* **Extract provided**
┏━━

EDITOR’S NOTE: This story is solely sourced – except where otherwise indicated – from the findings of fact published by Judge Carl Barbier, of the U.S. District Court for the Eastern District of Louisiana, for the case titled “In re: Oil Spill by the Oil Rig ‘Deepwater Horizon’ in the Gulf of Mexico, on April 20, 2010.”

For purposes of clarity, brevity and accuracy, words and phrases from the judge’s own narrative are used extensively in this story without further attribution. Therefore, details presented as “fact” are considered so because the judge accepted them as such. During the translation process, oilfield experts were consulted from time to time to ensure factual quality. It should also be noted that many issues covered in the decision, especially those assigning blame or related to applicable laws, have not been addressed here.

On the evening of April 20, 2010, a blowout, explosions and fire occurred aboard the mobile offshore drilling unit Deepwater Horizon as it was in the process of temporarily abandoning a well, known as Macondo, it had drilled on the Outer Continental Shelf off the coast of Louisiana.

So begins the story – with some minor editing for style – of what may be one of the most significant court rulings of this century, which found that the international oil giant British Petroleum evinced gross negligence in connection with its operation of the rig during the abandonment process.

U.S. District Judge Carl J. Barbier’s 153-page ruling is certainly noteworthy for its result, which is still being litigated in the federal courts. But it also provides, for the first time, a cohesive, authoritative, detailed and objective account of that tragic night’s events and what led up to them.

Reading like a cross between a Sebastian Junger tell-all and a technical manual, Barbier’s decision provides intricate insight into how a series of errors and omissions – each independently harmless perhaps – conspired to produce a deadly and environmentally horrific accident.


Eleven men were killed as a result of the incident: Jason Anderson, Dewey Revette, Aaron “Dale” Burkeen, Donald Clark, Stephen Curtis, Roy “Wyatt” Kemp, Karl Kleppinger, Shane Roshto, Adam Weise, Keith Blair Manuel and Gordon Jones. At least 17 others were injured.

In the midst of frantic search and rescue efforts, the Deepwater Horizon burned continuously until mid-morning on April 22, when it capsized and sank into the Gulf of Mexico. As the rig descended, the marine riser — approximately 5,000 feet of pipe that connected the rig to its sub-surface blowout preventer — collapsed and broke.

Millions of gallons of oil discharged into the Gulf of Mexico over the next 87 days, causing environmental damage still undetermined, shutting down major fishing grounds in the Gulf and resulting in a flood of litigation that remains unsettled.

More than 3,000 cases with over 100,000 claimants’ alleged wrongful death and injury due to the explosion, later injury from exposure to oil and dispersants, damage to property or natural resources and economic losses resulting from the oil spill.

Businesses along the Gulf of Mexico coast that depended on deep-water drilling went under or survived barely due to a moratorium on exploration imposed by federal authorities convinced that a new disaster might occur.

“It just devastated the seafood industry to start off with and devastated our coast for the long run and we are still not sure,” remarked Terrebonne Parish Councilman Dirk Guidry, whose district includes many coastal communities. “It doesn’t seem like the shrimp are there and the oysters and the crabs. We are losing more land than we used to. It was horrific, and it was man-made. It wasn’t mechanical. It was more about money than safety.”

┗━━

(Lines excerpted from a collection)
┏━━

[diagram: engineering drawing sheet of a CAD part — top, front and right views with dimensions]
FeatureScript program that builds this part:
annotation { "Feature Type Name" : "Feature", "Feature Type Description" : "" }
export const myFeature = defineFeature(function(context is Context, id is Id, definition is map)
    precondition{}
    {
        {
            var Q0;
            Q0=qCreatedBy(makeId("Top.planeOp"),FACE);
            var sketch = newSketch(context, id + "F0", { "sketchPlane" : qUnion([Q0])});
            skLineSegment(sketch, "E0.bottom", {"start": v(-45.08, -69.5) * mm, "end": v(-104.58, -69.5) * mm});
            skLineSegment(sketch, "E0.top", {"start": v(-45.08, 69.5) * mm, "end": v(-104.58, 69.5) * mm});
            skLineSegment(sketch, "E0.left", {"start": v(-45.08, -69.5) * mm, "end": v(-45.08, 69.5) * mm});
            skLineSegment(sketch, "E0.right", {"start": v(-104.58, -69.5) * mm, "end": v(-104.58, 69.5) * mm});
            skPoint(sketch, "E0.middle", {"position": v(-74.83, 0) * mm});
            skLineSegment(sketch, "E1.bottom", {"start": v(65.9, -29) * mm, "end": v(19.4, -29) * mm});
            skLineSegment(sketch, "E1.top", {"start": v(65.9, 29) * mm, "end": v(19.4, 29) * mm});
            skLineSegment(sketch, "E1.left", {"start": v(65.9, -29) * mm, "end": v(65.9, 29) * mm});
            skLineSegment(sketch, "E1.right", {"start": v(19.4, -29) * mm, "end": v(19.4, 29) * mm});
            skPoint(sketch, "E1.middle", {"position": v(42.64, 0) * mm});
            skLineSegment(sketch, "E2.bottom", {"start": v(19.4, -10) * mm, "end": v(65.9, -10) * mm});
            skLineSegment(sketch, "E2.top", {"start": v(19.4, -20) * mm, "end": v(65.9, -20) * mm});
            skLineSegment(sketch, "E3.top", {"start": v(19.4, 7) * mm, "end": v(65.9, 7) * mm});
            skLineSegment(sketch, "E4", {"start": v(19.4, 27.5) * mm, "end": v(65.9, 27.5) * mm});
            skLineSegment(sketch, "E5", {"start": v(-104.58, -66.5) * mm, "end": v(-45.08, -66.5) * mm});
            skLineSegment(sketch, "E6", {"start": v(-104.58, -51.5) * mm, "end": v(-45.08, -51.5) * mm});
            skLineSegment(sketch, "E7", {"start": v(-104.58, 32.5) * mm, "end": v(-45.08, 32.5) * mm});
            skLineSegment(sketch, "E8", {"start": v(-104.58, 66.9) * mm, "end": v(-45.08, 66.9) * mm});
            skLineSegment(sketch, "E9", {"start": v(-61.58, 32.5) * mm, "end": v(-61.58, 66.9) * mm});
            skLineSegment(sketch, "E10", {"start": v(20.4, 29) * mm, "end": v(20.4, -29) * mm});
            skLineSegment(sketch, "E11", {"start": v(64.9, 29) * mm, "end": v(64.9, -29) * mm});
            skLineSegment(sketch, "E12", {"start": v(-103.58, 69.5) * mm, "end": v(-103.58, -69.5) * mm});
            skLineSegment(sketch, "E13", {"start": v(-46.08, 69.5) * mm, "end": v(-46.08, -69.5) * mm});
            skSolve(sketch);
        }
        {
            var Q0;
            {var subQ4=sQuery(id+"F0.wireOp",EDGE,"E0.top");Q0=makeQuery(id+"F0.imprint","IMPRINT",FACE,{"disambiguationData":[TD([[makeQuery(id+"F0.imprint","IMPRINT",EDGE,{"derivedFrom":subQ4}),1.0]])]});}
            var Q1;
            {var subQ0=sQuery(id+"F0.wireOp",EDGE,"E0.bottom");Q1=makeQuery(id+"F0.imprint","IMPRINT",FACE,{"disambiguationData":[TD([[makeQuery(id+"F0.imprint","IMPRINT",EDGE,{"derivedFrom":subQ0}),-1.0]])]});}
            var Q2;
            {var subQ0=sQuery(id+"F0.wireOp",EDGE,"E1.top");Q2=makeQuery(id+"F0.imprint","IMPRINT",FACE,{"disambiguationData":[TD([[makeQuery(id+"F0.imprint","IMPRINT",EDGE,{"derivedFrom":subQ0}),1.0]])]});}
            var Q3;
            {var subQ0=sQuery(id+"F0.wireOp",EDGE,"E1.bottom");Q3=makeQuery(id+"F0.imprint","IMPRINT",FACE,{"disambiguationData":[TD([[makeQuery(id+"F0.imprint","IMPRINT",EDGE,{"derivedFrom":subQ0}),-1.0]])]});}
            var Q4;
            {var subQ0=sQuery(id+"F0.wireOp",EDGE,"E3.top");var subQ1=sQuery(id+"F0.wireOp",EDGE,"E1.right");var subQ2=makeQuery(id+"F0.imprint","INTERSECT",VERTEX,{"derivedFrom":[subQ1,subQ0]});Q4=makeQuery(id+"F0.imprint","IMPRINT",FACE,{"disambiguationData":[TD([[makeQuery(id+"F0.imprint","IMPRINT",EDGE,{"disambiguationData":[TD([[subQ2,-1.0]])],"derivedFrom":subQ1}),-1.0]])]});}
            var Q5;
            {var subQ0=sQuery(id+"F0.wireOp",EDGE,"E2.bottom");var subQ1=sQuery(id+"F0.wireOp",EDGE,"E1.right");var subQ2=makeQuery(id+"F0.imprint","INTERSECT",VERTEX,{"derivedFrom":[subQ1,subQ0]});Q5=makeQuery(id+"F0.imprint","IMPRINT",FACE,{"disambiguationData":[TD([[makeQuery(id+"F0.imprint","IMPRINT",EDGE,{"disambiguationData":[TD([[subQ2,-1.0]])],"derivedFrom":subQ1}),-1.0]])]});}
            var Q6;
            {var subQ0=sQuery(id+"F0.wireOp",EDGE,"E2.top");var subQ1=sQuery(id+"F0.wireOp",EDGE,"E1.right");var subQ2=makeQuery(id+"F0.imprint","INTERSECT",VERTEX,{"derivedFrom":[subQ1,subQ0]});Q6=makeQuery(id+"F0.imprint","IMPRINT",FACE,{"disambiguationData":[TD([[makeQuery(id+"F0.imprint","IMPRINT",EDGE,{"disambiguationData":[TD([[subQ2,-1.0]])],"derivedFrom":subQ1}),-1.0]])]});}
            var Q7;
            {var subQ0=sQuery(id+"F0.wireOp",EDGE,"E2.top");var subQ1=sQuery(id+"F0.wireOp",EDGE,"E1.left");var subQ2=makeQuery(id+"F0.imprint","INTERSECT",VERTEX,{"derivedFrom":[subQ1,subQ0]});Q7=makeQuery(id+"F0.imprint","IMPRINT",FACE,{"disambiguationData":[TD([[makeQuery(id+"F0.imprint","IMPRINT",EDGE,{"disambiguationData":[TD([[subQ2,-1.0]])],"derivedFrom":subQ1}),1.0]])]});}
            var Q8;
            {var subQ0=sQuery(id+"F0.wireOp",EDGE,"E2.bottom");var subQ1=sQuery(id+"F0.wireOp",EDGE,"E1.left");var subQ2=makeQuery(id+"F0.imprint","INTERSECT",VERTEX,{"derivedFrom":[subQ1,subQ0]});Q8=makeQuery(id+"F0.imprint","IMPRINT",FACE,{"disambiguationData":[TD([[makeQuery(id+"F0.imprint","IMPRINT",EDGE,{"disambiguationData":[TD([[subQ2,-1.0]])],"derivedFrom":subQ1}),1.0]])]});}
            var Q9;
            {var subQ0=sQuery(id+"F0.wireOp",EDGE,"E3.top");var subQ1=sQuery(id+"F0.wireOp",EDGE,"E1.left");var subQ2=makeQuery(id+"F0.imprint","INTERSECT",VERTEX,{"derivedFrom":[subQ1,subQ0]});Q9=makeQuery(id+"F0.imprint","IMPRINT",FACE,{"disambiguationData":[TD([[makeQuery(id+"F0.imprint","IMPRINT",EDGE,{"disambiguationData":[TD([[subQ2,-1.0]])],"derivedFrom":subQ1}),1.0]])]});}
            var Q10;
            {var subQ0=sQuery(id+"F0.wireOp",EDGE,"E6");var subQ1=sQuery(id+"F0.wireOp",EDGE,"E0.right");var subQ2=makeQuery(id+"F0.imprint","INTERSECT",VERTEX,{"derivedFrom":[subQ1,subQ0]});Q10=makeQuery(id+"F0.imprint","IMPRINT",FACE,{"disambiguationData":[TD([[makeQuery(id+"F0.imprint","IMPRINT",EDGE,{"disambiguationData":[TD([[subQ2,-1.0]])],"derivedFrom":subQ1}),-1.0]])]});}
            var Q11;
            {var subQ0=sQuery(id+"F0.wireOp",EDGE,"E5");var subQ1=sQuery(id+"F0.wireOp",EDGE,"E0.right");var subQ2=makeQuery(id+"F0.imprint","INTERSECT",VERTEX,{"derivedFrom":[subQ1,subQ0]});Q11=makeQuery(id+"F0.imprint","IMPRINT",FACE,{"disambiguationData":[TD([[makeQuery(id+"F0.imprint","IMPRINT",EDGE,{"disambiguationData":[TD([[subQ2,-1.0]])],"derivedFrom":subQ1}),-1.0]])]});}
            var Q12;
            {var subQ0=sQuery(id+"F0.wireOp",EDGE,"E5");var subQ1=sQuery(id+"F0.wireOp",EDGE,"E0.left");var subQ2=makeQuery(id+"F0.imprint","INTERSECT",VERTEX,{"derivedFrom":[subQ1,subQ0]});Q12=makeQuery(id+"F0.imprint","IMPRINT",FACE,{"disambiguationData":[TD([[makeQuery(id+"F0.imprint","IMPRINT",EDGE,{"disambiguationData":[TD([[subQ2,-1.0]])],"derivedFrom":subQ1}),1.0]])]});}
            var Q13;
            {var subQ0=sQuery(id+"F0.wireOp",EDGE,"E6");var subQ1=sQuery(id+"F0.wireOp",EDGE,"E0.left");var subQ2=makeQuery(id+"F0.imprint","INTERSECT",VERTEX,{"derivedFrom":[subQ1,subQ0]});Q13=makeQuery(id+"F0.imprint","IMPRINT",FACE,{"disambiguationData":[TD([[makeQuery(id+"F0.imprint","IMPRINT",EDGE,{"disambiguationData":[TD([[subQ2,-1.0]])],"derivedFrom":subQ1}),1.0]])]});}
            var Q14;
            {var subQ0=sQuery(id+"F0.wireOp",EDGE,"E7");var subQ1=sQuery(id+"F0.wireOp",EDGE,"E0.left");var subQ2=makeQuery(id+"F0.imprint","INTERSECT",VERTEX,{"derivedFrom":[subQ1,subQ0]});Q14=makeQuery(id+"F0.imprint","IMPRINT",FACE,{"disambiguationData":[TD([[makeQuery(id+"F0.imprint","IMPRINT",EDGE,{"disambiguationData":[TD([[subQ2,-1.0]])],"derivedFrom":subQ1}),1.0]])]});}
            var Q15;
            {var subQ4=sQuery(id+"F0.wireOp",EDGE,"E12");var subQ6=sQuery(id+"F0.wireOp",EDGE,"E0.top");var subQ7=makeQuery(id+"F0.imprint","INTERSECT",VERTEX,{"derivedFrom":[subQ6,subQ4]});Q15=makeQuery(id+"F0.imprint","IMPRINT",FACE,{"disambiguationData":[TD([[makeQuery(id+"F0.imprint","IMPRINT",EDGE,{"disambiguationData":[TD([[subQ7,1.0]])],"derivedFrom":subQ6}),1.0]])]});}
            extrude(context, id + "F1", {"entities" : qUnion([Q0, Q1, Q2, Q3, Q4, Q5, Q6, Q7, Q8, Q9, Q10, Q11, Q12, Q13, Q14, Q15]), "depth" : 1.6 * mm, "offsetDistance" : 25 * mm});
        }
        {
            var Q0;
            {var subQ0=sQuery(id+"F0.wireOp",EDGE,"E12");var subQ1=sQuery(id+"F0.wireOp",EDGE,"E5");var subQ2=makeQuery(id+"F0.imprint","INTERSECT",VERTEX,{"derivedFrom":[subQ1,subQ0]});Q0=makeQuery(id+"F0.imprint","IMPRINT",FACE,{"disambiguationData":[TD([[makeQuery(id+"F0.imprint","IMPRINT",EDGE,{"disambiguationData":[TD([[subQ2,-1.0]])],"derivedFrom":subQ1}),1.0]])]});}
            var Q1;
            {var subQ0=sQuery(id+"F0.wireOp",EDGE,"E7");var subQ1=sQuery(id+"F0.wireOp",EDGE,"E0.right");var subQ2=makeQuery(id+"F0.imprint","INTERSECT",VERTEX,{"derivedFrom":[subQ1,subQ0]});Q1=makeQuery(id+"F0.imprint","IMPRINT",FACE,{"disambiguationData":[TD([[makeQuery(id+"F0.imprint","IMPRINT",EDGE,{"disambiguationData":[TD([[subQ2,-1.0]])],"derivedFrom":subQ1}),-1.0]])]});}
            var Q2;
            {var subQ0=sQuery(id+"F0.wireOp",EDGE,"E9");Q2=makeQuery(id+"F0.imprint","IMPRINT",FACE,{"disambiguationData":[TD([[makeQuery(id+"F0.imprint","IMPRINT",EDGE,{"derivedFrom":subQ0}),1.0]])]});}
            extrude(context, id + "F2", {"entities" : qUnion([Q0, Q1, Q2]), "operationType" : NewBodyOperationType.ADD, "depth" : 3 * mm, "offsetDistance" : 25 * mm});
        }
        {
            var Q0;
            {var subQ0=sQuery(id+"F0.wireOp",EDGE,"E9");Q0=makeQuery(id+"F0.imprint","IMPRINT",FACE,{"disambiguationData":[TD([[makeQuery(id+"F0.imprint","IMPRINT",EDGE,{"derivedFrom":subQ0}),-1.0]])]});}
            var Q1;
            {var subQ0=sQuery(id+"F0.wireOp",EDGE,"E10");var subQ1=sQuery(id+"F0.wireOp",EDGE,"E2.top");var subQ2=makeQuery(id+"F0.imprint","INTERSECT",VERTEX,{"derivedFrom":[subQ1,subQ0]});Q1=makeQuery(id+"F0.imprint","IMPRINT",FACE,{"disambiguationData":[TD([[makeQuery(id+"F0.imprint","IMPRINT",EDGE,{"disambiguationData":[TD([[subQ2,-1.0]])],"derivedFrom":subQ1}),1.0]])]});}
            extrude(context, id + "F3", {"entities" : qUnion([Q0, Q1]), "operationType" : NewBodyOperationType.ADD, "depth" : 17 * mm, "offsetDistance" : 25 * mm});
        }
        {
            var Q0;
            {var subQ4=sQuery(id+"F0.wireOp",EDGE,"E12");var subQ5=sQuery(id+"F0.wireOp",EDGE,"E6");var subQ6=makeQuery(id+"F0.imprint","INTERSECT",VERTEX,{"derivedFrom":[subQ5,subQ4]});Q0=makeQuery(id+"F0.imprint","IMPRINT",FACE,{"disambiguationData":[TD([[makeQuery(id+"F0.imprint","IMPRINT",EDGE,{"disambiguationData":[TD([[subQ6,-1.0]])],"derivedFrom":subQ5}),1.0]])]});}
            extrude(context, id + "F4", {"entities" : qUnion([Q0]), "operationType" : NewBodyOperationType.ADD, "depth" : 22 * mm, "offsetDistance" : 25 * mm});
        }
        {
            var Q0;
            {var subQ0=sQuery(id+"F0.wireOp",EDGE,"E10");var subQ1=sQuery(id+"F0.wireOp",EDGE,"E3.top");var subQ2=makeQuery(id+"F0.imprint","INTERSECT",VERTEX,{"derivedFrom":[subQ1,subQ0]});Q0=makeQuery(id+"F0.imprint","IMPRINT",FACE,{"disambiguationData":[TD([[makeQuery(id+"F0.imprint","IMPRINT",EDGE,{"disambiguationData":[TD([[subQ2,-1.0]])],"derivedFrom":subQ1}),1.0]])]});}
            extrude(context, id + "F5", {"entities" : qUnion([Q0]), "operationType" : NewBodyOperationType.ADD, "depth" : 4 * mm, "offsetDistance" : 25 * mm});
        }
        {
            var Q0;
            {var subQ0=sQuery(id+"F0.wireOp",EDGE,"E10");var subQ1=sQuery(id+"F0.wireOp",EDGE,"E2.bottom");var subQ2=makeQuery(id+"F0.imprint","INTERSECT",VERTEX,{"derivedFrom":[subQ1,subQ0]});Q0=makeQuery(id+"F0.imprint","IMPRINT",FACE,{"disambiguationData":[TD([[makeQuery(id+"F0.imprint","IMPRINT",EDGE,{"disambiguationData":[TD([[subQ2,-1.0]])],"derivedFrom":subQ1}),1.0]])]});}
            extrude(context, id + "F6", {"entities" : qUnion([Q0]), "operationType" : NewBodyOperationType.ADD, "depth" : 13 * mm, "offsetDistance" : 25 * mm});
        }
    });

┗━━

* **Using the information**
**1.** According to the Deepwater Horizon article, how long did oil discharge into the Gulf of Mexico?
**2.** Carry the Deepwater Horizon article forward from its last sentence.

* **Answers by task**
**1.** 87 days.

**2.**
That profit trumped safety during BP’s operation was suspected from the beginning. But Barbier’s decision gives opinions like Guidry’s the stamp of judicial approval.

BP has voiced exception to Barbier’s findings on multiple counts, with good reason to do so. If they withstand scrutiny from the 5th Circuit U.S. Court of Appeals, to which BP has filed its objections, the company could eventually be liable for $21 billion in federal fines, not counting what has been paid out and may still be paid out in individual claims.

“BP believes that the finding that it was grossly negligent with respect to the accident and that its activities at the Macondo well amounted to willful misconduct is not supported by the evidence at trial,” says a statement from the company. “The law is clear that proving gross negligence is a very high bar that was not met in this case. BP believes that an impartial view of the record does not support the erroneous conclusion reached by the District Court.”

In addition to BP, Halliburton and Transocean were deemed negligent but not to the same extent, and not to a level reaching the recklessness that Barbier assigned to BP.

On Sept. 2, Halliburton settled with its claimants, agreeing to pay $1.1 billion.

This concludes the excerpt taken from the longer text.